The Lights participated in the second edition of the USL Cup, the first edition to feature teams from both the USL Championship and League One.

Orange County SC 1-3 Las Vegas Lights FC
  Orange County SC: Dunbar
  Las Vegas Lights FC: O'Driscoll 14', Pinzón 34', Rodriguez 56' (pen.)

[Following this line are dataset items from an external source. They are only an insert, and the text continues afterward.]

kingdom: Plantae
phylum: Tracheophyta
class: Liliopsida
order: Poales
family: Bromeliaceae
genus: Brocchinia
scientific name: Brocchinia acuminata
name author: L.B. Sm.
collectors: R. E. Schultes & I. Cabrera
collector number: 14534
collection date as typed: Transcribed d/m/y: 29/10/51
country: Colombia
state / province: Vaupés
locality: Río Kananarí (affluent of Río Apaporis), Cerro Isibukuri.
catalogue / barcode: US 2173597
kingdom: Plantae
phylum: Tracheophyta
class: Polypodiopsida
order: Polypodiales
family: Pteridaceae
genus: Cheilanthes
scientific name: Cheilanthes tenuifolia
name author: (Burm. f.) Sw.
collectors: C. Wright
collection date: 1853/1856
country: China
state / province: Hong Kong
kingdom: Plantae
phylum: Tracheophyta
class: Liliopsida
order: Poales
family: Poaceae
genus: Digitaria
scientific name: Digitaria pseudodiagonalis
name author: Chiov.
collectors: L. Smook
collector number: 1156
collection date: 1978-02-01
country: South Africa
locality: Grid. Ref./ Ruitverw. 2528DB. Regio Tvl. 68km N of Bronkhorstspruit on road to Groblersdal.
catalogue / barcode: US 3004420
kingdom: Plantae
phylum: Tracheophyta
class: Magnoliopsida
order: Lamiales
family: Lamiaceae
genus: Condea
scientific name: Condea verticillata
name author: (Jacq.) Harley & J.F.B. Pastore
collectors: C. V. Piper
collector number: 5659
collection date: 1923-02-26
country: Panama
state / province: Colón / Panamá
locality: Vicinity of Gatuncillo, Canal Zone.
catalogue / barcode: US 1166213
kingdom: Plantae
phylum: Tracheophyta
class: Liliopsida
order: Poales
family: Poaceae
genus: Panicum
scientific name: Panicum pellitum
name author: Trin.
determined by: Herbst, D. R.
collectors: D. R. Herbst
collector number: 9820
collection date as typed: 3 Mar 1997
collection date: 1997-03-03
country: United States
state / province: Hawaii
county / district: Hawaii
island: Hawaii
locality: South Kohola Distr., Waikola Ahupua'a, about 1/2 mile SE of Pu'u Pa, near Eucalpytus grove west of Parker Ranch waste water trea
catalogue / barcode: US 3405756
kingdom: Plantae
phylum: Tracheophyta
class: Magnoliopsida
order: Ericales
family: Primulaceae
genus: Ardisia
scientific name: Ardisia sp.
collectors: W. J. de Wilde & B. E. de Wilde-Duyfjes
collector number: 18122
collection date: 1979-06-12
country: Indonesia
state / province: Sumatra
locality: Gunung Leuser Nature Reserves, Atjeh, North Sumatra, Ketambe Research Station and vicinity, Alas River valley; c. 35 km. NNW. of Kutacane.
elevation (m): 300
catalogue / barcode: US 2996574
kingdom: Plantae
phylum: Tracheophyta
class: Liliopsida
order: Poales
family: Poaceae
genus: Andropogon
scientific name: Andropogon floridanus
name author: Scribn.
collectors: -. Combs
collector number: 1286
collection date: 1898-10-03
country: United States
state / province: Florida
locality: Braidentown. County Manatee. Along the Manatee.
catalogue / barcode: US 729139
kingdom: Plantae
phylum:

Las Vegas Lights FC 2-1 AV Alta FC
  Las Vegas Lights FC: Pearson 4', Pickering 73'
  AV Alta FC: Blancas 47'

Sacramento Republic FC 4-0 Las Vegas Lights FC
  Sacramento Republic FC: Spaulding 36', Parano 37', Benítez 53', Cicerone 58'
Las Vegas Lights FC 2-0 Spokane Velocity FC
  Las Vegas Lights FC: Stojanovic 35' (pen.), Pickering 51'

==== US Open Cup ====

The Lights, as a member of the second division USL Championship, entered the U.S. Open Cup in the Third Round based on its performance in the 2024 USL Championship season. Drawn away against Division 3 USL League One club Chattanooga Red Wolves SC, the Lights lost in a penalty shootout.
April 16
Las Vegas Lights FC (USLC) 2-2 Chattanooga Red Wolves SC (USL1)
  Las Vegas Lights FC (USLC) : Azcona 43', Pinzón 62'
  Chattanooga Red Wolves SC (USL1): Vazquez 19', Hernández 48' (pen.)